* [Available data]
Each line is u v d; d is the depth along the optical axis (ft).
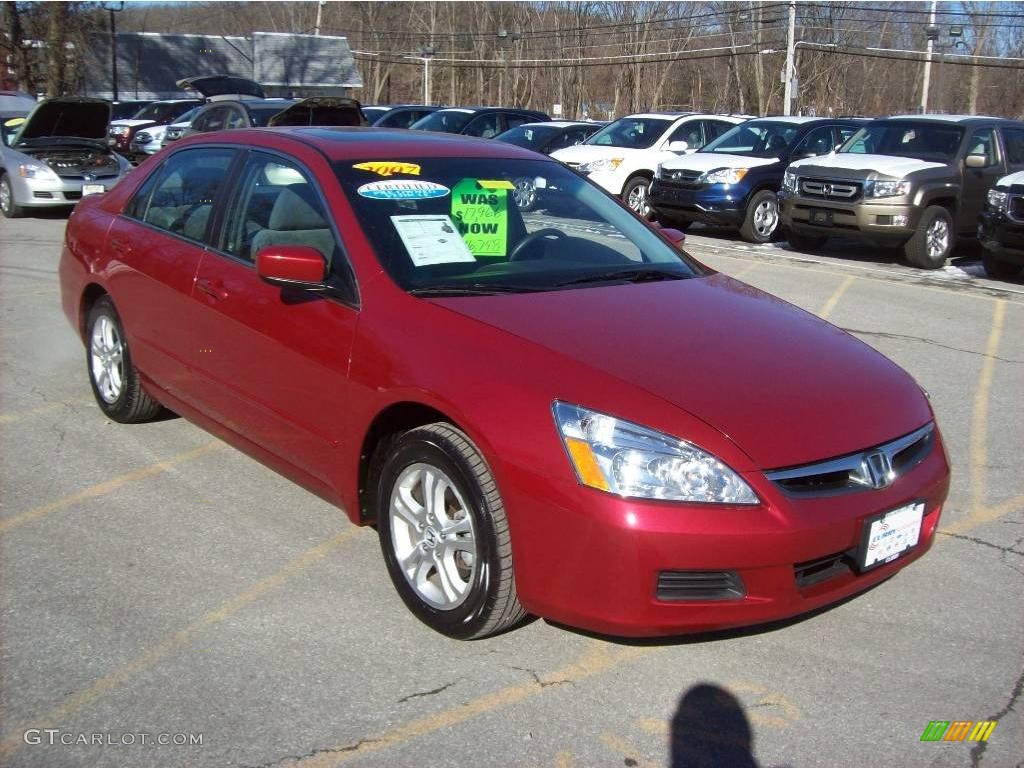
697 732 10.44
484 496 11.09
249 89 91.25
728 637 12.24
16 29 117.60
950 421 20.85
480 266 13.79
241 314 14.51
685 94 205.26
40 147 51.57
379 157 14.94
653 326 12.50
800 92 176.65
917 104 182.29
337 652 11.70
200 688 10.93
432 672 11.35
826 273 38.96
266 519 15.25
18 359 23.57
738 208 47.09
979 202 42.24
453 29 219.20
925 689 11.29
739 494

* [What this task involves] Copy everything in the records above except the pictures, exactly as written.

* [Answer section]
Each line is u v d; d is the depth along the optical axis (ft).
697 732 10.44
484 496 11.09
249 89 91.25
728 637 12.24
16 29 117.60
950 421 20.85
480 266 13.79
241 314 14.51
685 94 205.26
40 147 51.57
379 157 14.94
653 326 12.50
800 92 176.65
917 104 182.29
337 652 11.70
200 688 10.93
432 672 11.35
826 273 38.96
266 519 15.25
18 359 23.57
738 208 47.09
979 202 42.24
453 29 219.20
925 689 11.29
739 494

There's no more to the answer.